Was Aurora Sorgen machte, war die Tatsache, dass sie auch schon eine Abmeldebescheinigung haben wollten. Wir sind aber noch gar nicht abgemeldet, haben also keine derartige Bescheinigung. Das steht wohl in der nächsten Woche an, wenn endlich mal die Wahlbenachrichtigungen für die Bundestags- und Landtagswahlen da sind. Und dann reicht es ja nicht mit einer solchen Bescheinigung, denn die muss dann vom Konsulat auch legalisiert werden. Das dauert in der Regel 10 Arbeitstage, also 2 Wochen. Ich bin schon immer ziemlich flott, Dinge zu erledigen, aber gegen die Schnelligkeit Auroras in dieser Beziehung bin ich lahm. Arme Aurora! Jetzt hat sie Stress, weil ich mich weigere, mich zu früh abzumelden.
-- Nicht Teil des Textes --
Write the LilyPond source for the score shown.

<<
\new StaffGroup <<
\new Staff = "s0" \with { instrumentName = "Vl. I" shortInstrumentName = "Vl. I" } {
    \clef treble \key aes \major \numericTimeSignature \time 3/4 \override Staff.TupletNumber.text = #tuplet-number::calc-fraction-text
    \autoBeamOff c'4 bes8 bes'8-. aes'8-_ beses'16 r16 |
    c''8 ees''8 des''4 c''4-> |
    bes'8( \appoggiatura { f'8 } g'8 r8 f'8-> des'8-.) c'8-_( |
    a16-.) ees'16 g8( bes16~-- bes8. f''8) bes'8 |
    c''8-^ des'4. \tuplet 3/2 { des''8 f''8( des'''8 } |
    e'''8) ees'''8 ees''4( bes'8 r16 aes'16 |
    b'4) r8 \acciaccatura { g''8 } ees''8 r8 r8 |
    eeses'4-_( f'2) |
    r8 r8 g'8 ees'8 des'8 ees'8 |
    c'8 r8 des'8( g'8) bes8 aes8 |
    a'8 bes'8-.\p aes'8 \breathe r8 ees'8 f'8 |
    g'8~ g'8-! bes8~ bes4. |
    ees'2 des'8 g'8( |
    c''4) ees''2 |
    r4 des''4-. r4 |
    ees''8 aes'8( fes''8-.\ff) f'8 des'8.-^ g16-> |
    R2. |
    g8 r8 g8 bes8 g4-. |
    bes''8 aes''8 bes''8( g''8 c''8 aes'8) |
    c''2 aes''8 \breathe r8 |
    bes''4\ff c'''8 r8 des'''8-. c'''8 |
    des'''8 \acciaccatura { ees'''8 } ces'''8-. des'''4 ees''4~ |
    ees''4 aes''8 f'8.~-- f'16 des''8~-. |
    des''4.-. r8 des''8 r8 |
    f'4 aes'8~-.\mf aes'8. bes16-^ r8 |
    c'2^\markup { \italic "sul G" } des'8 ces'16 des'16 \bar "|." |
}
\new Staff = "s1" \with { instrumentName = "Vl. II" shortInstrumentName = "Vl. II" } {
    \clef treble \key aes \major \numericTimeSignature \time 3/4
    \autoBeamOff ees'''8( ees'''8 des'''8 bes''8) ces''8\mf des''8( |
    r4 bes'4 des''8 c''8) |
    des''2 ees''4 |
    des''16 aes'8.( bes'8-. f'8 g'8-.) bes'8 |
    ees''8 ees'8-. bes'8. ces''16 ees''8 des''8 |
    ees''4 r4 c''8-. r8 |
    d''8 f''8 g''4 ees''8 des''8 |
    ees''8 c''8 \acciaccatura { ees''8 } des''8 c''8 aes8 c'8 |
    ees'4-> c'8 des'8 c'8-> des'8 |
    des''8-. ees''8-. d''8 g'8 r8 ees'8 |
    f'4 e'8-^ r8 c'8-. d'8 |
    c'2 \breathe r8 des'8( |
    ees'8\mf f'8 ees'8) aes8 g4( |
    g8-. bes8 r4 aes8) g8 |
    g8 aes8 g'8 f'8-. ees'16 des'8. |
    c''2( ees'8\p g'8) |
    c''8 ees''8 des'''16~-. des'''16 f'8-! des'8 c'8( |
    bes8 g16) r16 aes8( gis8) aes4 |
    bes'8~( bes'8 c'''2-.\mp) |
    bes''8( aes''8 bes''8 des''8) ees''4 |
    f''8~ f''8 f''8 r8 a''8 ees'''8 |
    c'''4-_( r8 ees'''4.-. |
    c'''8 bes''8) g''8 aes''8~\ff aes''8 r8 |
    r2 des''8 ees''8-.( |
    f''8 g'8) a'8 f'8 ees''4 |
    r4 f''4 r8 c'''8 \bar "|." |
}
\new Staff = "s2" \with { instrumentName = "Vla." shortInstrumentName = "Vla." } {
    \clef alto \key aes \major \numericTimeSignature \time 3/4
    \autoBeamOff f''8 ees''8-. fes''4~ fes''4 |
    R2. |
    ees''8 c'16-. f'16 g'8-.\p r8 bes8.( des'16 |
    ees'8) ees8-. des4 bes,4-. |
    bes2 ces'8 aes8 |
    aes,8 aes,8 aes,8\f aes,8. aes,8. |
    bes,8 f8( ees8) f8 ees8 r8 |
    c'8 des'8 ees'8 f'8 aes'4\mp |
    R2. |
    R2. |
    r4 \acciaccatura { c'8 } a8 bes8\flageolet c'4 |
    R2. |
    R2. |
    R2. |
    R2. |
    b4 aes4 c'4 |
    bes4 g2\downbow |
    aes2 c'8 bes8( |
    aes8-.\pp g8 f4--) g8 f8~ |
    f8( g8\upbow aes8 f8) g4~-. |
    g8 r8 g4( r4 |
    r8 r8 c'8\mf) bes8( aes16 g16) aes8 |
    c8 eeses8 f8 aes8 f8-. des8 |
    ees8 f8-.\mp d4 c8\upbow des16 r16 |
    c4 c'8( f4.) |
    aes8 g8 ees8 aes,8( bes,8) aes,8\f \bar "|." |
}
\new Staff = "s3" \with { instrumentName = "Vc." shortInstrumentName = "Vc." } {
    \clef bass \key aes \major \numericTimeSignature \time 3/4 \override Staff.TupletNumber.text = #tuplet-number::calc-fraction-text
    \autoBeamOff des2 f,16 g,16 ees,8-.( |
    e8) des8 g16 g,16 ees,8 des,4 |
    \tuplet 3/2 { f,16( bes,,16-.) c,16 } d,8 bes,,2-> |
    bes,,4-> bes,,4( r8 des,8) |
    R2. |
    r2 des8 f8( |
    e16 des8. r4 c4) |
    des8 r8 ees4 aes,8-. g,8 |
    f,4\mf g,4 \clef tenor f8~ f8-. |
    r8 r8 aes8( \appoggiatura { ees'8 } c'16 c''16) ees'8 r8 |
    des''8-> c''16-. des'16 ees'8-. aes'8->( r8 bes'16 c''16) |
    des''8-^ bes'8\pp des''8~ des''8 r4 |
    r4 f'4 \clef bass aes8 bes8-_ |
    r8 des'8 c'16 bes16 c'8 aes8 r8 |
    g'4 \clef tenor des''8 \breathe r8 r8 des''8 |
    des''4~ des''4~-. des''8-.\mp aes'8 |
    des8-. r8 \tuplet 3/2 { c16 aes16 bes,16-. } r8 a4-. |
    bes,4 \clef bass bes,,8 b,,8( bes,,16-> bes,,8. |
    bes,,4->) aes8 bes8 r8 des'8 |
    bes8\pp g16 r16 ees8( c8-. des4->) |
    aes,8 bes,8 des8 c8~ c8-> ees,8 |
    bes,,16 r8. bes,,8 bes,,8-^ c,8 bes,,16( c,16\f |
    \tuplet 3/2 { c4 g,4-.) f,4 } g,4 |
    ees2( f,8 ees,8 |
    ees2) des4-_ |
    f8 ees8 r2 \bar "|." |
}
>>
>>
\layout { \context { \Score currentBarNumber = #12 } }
Gestern Abend war dann noch das große Abschiedsessen mit den ehrenamtlichen Mitarbeiterinnen und Mitarbeitern der Hörbücherei im Lahmen Esel zu Niederursel, einer urigen Apfelweinkneipe mit separatem Raum für uns und gutem Essen. Wir waren 21 Personen. Außer dem guten Essen war noch Information angesagt über die weitere Arbeit der Blindenarbeit allgemein und dem Fortbestand der Arbeit, die nun nach der Schließung der Hörbücherei liegen bleibt. Da tun ich mit anderen Trägern neue Möglichkeiten auf, die den Tod der Hörbücherei für die Nutzer weniger schwer machen. Einige der Ehrenamtlichen werden auch auf Bitte eines neuen Trägers hin weiter machen. Die meisten jedoch stellen ihre Arbeit mit dem Weggang von Aurora und mir ein, denn sie wird nicht mehr gebraucht.